Apart from the pictures, every entry must be retyped exactly.
START AVAILABLE DATA
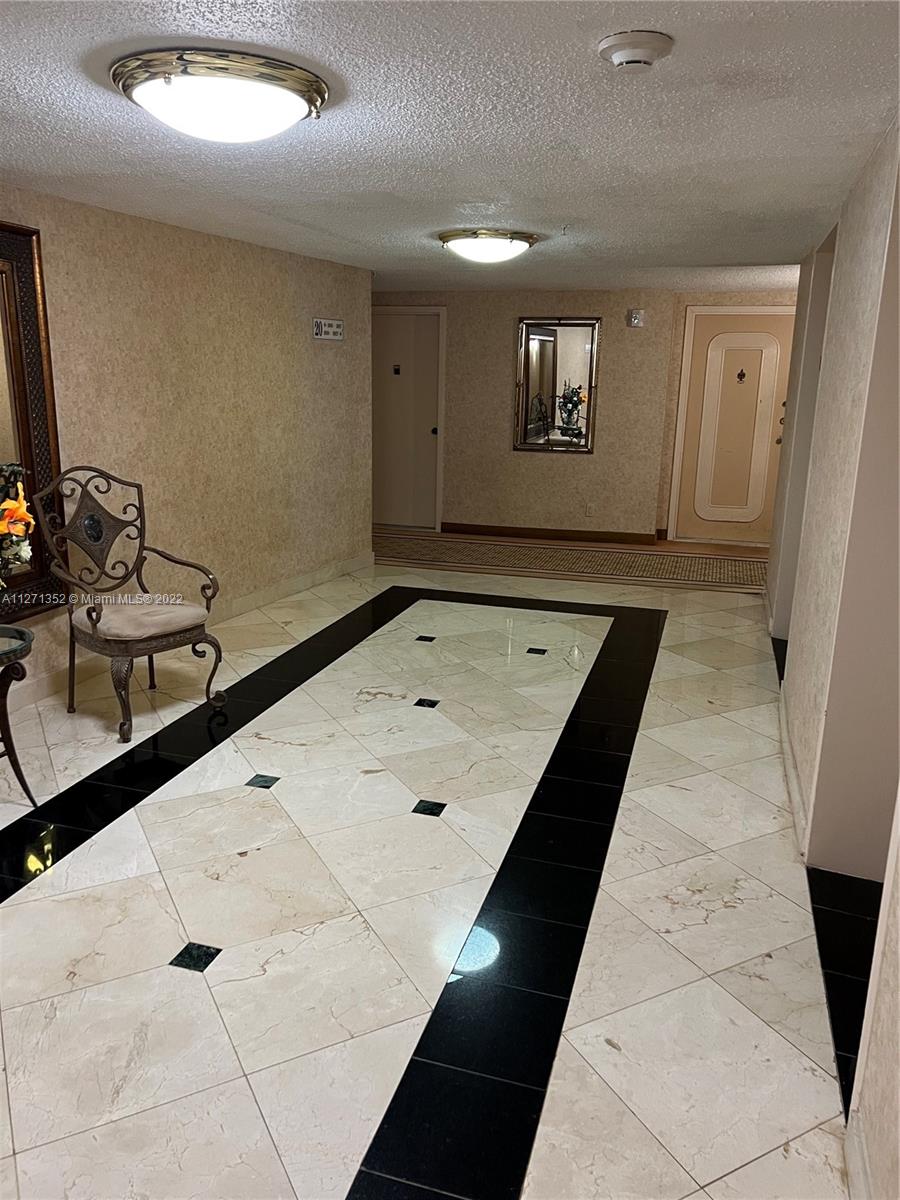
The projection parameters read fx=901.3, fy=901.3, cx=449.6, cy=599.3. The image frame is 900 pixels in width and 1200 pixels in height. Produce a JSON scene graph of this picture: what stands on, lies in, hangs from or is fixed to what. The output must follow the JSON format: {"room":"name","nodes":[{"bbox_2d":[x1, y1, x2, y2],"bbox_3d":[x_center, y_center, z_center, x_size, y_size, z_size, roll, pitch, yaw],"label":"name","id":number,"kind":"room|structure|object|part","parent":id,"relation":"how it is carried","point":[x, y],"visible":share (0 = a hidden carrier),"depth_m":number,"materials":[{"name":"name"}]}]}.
{"room":"hallway","nodes":[
{"label":"hallway","id":0,"kind":"room"},
{"bbox_2d":[0,184,373,708],"bbox_3d":[-1.983,-0.664,4.073,0.146,2.253,6.484,7,16,23],"label":"left wall","id":1,"kind":"structure","parent":0,"point":[322,356],"depth_m":5.09,"materials":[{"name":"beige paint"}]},
{"bbox_2d":[0,220,65,626],"bbox_3d":[-1.973,-0.629,3.372,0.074,1.628,1.239,5,15,16],"label":"mirror","id":2,"kind":"object","parent":1,"relation":"attached to","point":[30,321],"visible":0.92,"depth_m":3.83,"materials":[{"name":"brown mirror"}]},
{"bbox_2d":[1,553,375,713],"bbox_3d":[-1.851,0.355,4.392,0.016,0.112,5.827,7,16,23],"label":"baseboard","id":3,"kind":"structure","parent":1,"relation":"attached to","point":[310,581],"depth_m":5.45,"materials":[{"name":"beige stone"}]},
{"bbox_2d":[313,317,343,340],"bbox_3d":[-0.804,-1.795,5.992,0.019,0.139,0.374,7,16,23],"label":"wall sign","id":4,"kind":"object","parent":1,"relation":"attached to","point":[335,328],"visible":0.99,"depth_m":5.97,"materials":[{"name":"white plastic"}]},
{"bbox_2d":[0,529,871,1199],"bbox_3d":[0.171,0.520,4.311,5.854,0.104,9.753,5,15,16],"label":"floor","id":5,"kind":"structure","parent":0,"point":[30,903],"depth_m":2.58,"materials":[{"name":"tile"}]},
{"bbox_2d":[0,621,37,807],"bbox_3d":[-1.672,0.448,3.070,0.493,0.597,0.515,5,15,16],"label":"side table","id":6,"kind":"object","parent":5,"relation":"on","point":[23,782],"visible":1,"depth_m":3.12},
END AVAILABLE DATA
◆ YOUR SOLUTION ◆
The projection parameters read fx=901.3, fy=901.3, cx=449.6, cy=599.3. The image frame is 900 pixels in width and 1200 pixels in height. Produce a JSON scene graph of this picture: what stands on, lies in, hangs from or is fixed to what. The output must follow the JSON format: {"room":"name","nodes":[{"bbox_2d":[x1, y1, x2, y2],"bbox_3d":[x_center, y_center, z_center, x_size, y_size, z_size, roll, pitch, yaw],"label":"name","id":number,"kind":"room|structure|object|part","parent":id,"relation":"how it is carried","point":[x, y],"visible":share (0 = a hidden carrier),"depth_m":number,"materials":[{"name":"name"}]}]}.
{"room":"hallway","nodes":[
{"label":"hallway","id":0,"kind":"room"},
{"bbox_2d":[0,184,373,708],"bbox_3d":[-1.983,-0.664,4.073,0.146,2.253,6.484,7,16,23],"label":"left wall","id":1,"kind":"structure","parent":0,"point":[322,356],"depth_m":5.09,"materials":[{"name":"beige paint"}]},
{"bbox_2d":[0,220,65,626],"bbox_3d":[-1.973,-0.629,3.372,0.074,1.628,1.239,5,15,16],"label":"mirror","id":2,"kind":"object","parent":1,"relation":"attached to","point":[30,321],"visible":0.92,"depth_m":3.83,"materials":[{"name":"brown mirror"}]},
{"bbox_2d":[1,553,375,713],"bbox_3d":[-1.851,0.355,4.392,0.016,0.112,5.827,7,16,23],"label":"baseboard","id":3,"kind":"structure","parent":1,"relation":"attached to","point":[310,581],"depth_m":5.45,"materials":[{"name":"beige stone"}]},
{"bbox_2d":[313,317,343,340],"bbox_3d":[-0.804,-1.795,5.992,0.019,0.139,0.374,7,16,23],"label":"wall sign","id":4,"kind":"object","parent":1,"relation":"attached to","point":[335,328],"visible":0.99,"depth_m":5.97,"materials":[{"name":"white plastic"}]},
{"bbox_2d":[0,529,871,1199],"bbox_3d":[0.171,0.520,4.311,5.854,0.104,9.753,5,15,16],"label":"floor","id":5,"kind":"structure","parent":0,"point":[30,903],"depth_m":2.58,"materials":[{"name":"tile"}]},
{"bbox_2d":[0,621,37,807],"bbox_3d":[-1.672,0.448,3.070,0.493,0.597,0.515,5,15,16],"label":"side table","id":6,"kind":"object","parent":5,"relation":"on","point":[23,782],"visible":1,"depth_m":3.12},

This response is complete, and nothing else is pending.